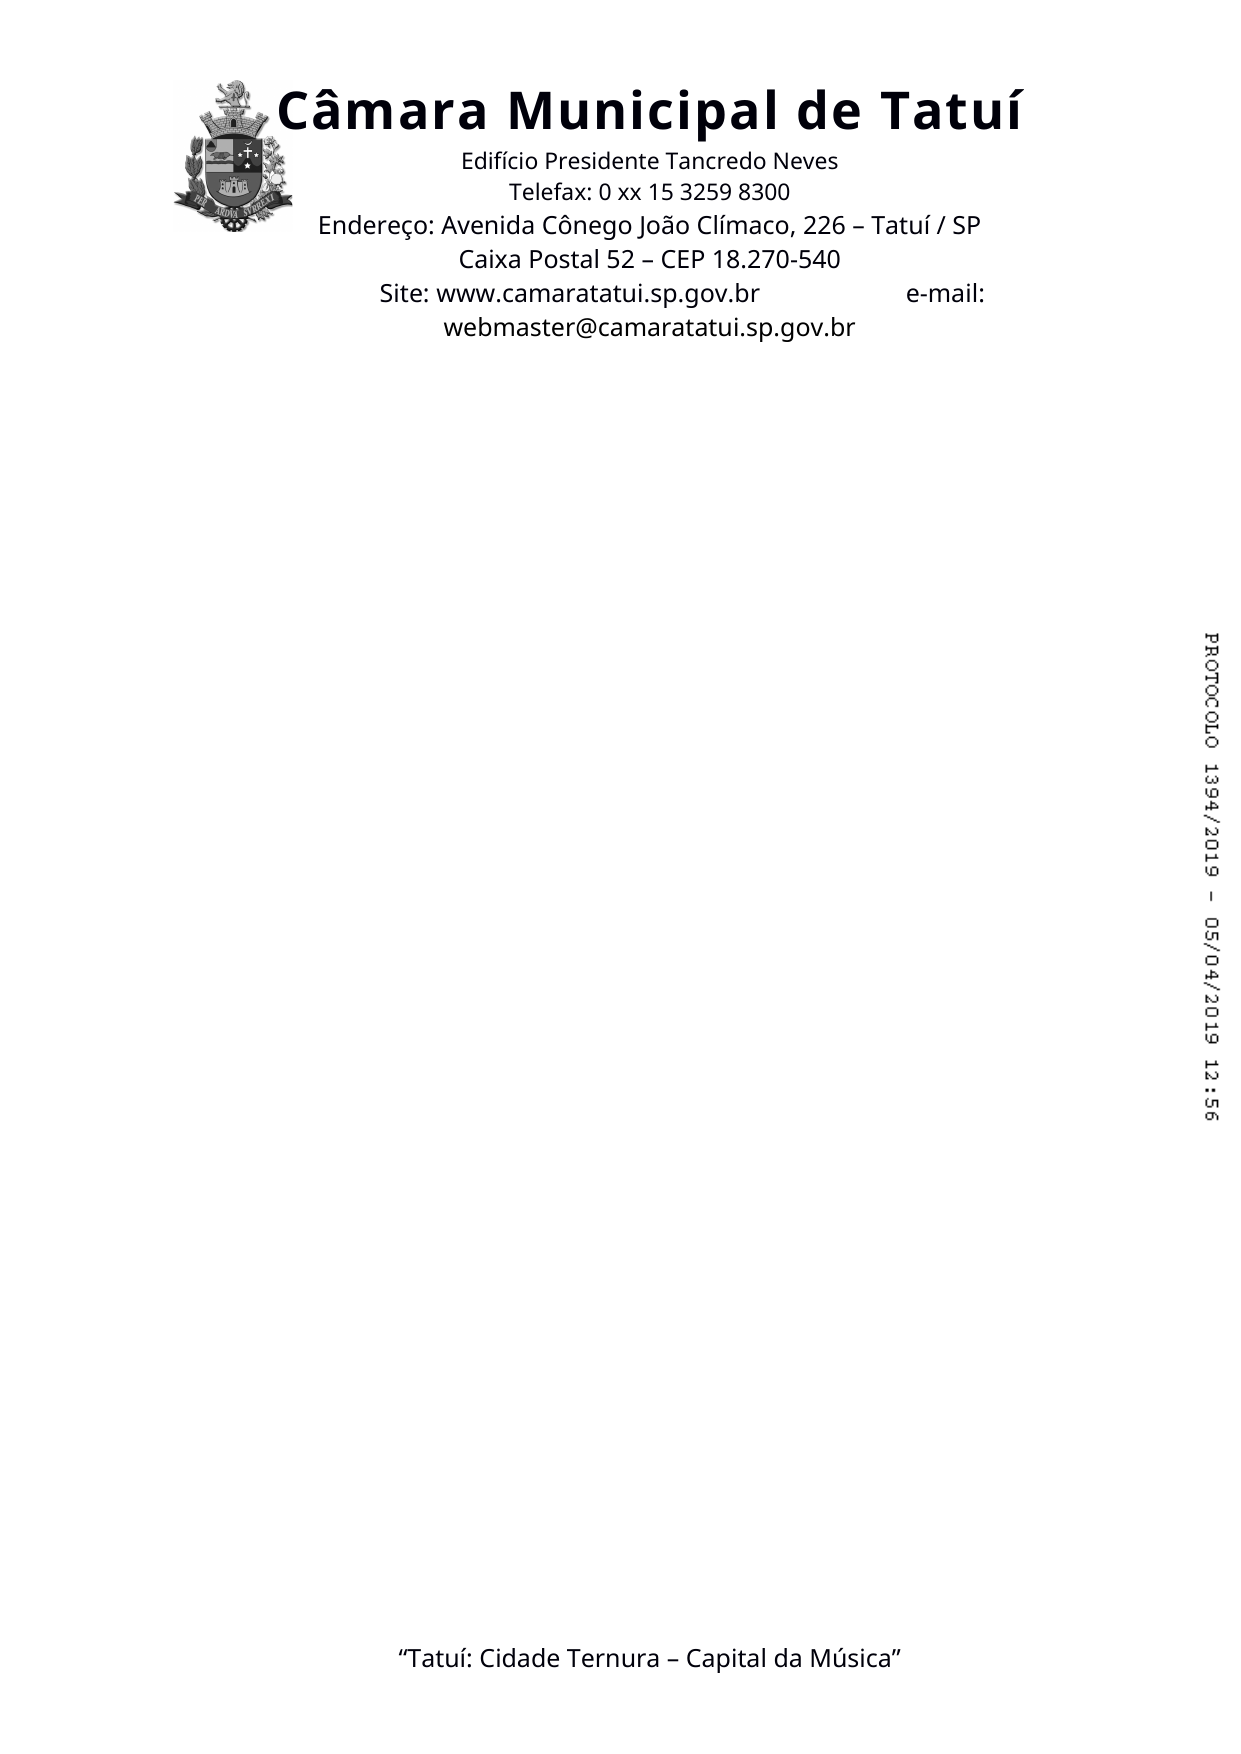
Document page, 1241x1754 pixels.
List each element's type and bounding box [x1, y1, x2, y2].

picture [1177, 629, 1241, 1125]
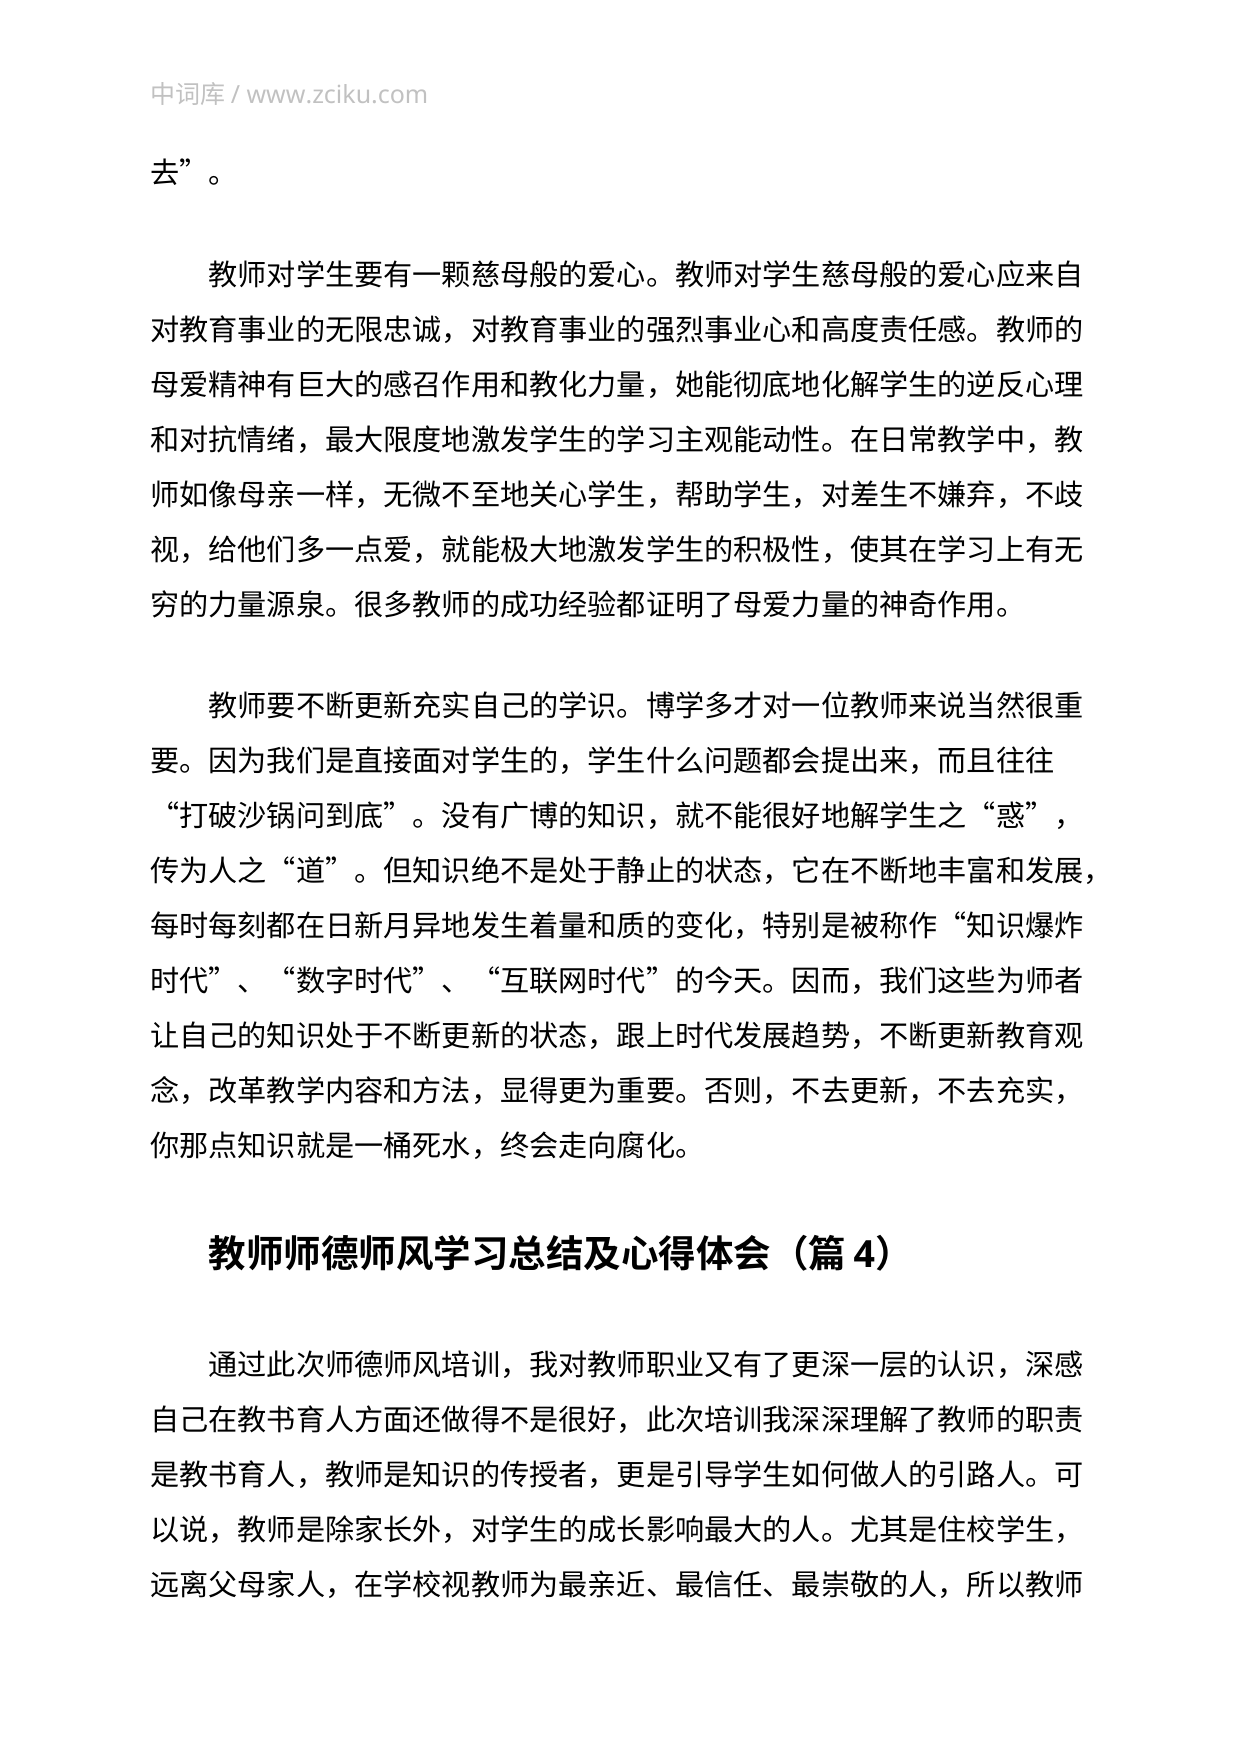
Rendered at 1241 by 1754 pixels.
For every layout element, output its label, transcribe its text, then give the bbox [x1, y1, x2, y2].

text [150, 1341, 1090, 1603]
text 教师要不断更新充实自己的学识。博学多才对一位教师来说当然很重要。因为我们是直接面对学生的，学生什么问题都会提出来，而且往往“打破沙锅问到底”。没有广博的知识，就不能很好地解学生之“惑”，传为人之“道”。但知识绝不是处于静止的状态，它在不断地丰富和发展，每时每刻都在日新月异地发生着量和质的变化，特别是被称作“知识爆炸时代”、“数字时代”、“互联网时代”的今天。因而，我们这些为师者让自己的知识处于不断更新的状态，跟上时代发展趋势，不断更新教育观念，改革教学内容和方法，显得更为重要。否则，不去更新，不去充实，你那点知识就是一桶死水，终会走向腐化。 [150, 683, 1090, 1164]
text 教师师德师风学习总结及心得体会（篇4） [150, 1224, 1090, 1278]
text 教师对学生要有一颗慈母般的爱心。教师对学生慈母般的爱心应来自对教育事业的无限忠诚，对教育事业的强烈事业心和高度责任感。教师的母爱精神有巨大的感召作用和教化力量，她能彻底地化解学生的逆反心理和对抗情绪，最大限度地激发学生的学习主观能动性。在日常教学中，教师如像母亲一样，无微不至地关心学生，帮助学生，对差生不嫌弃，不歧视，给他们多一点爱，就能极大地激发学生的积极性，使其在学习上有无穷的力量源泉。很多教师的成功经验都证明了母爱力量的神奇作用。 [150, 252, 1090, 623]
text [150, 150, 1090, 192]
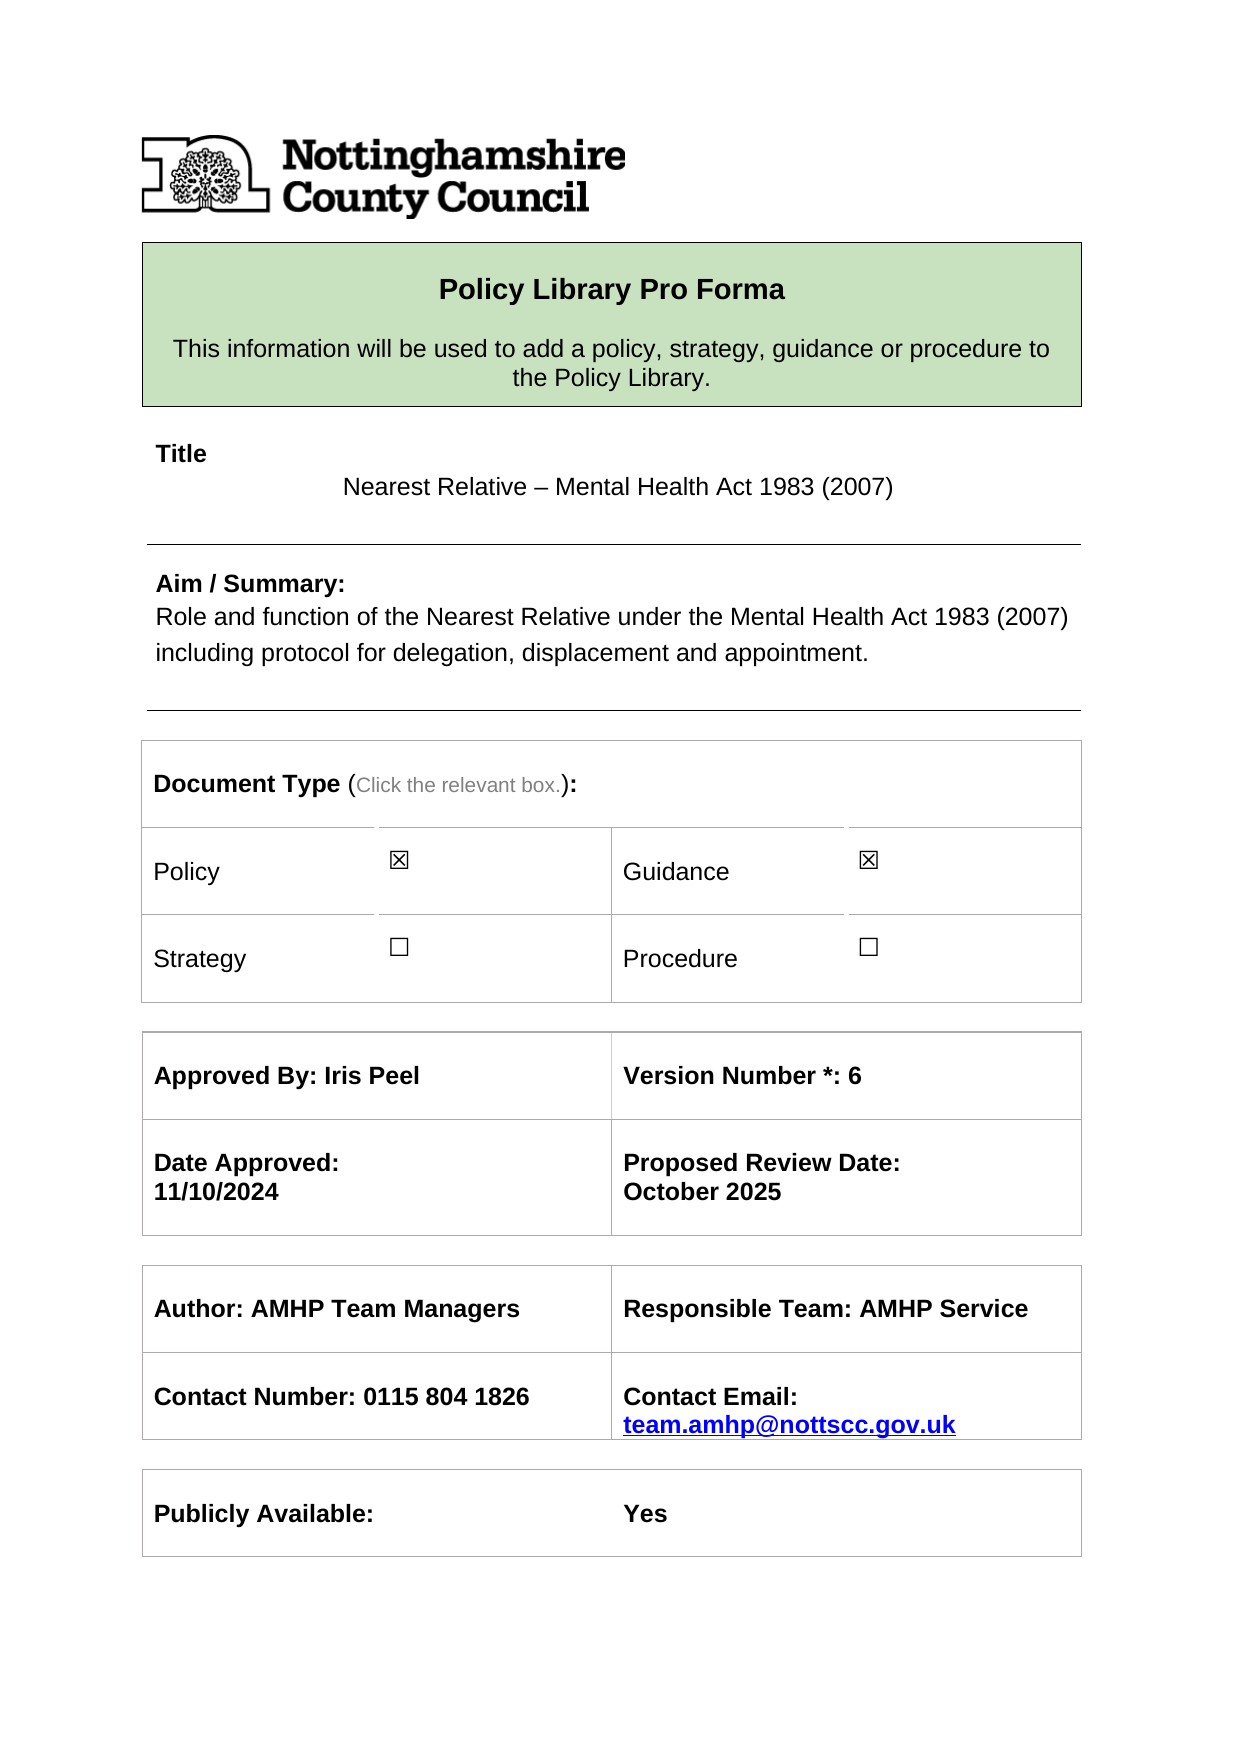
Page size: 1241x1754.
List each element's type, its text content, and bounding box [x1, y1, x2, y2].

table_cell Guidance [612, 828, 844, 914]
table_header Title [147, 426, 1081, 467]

****************************************

- **THE PROBLEM**: Exclude the pictures from the copy. Retype exactly the lines running from the one containing "text [150, 150, 1090, 192]" through the last line of the listing.

- **SOLUTION TO THE PROBLEM**:
text [150, 150, 1090, 192]
Page size: 1241x1754.
List each element's type, its text content, and bounding box [x1, y1, x2, y2].

table_cell Guidance [612, 828, 844, 914]
table_header Title [147, 426, 1081, 467]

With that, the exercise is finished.